General Mills took a stand and that stand was on diversity. I applaud them for doing so. I live in a diverse community by choice and when the first ad aired, I didn't notice it was a biracial family. Until all Americans, for that matter, the world can do the same, then we need companies like GM to move those that cannot see the inevitable forward. And, from a business point of view, not a bad marketing strategy

3. Kalindra
Salt Lake City, Utah,
Jan. 29, 2014

@ DN: This family was originally chosen because they represent American families. Cheerios stuck with them not because if their races but in spite of them - and the negative response some people had.

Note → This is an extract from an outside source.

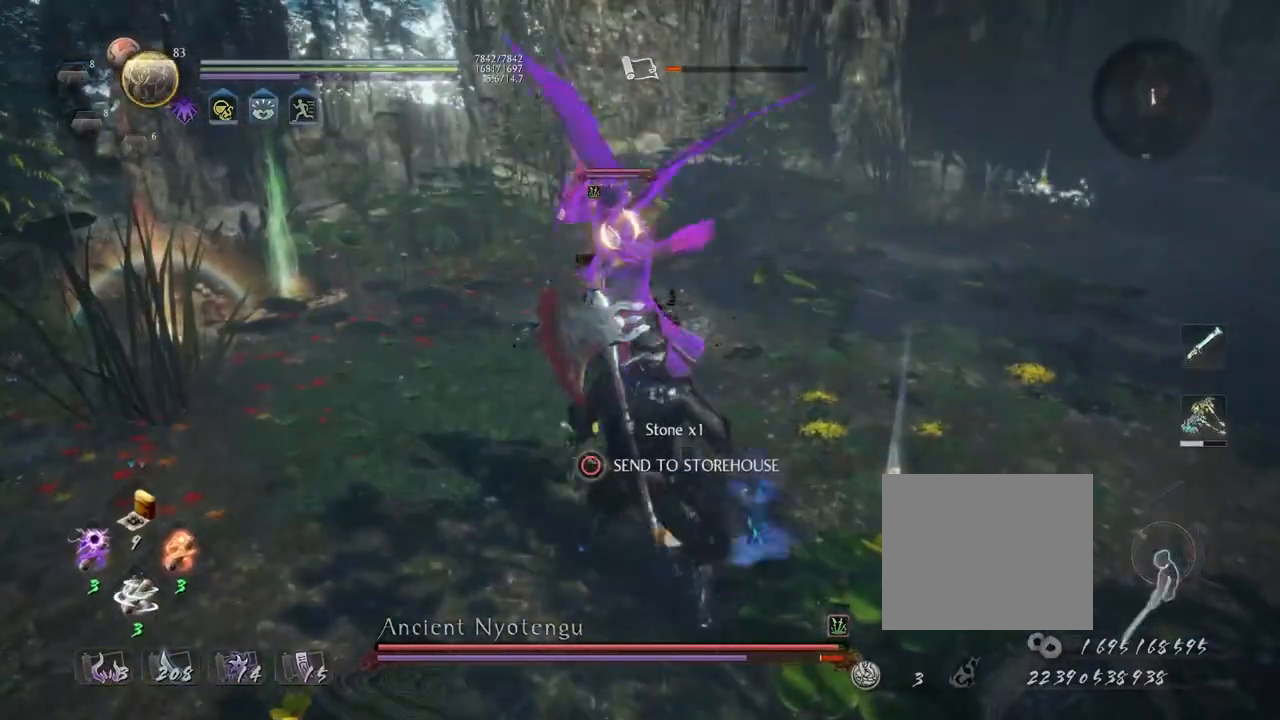
{"buttons": [], "left_stick": "center", "right_stick": "center", "events": []}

Sticking with them is not racist - changing them for another family would be.

4. RockOn
Spanish Fork, UT,
Jan. 29, 2014

I LOVE Gracie and her parents. Great visualization of an important principle and... yes... it was essential to show a person of African descent and of European descent and their child because the racism against such an image needs to be attacked and the wholesome goodness of a real, intact father and mother with a child and one on the way needs to be portrayed. In the future no doubt they'll have an African descent mother and father and European or Asia child, and other mixes. So long as it is a female mother, a male father then the child can be whatever and we know he or she has the best chance at life. I'm now a Cheerios fan and buyer. Thanks General Mills.

5. spring street
SALT LAKE CITY, UT,
Jan. 29, 2014

How rediculous is it that in 2014 this would even be a matter of contention?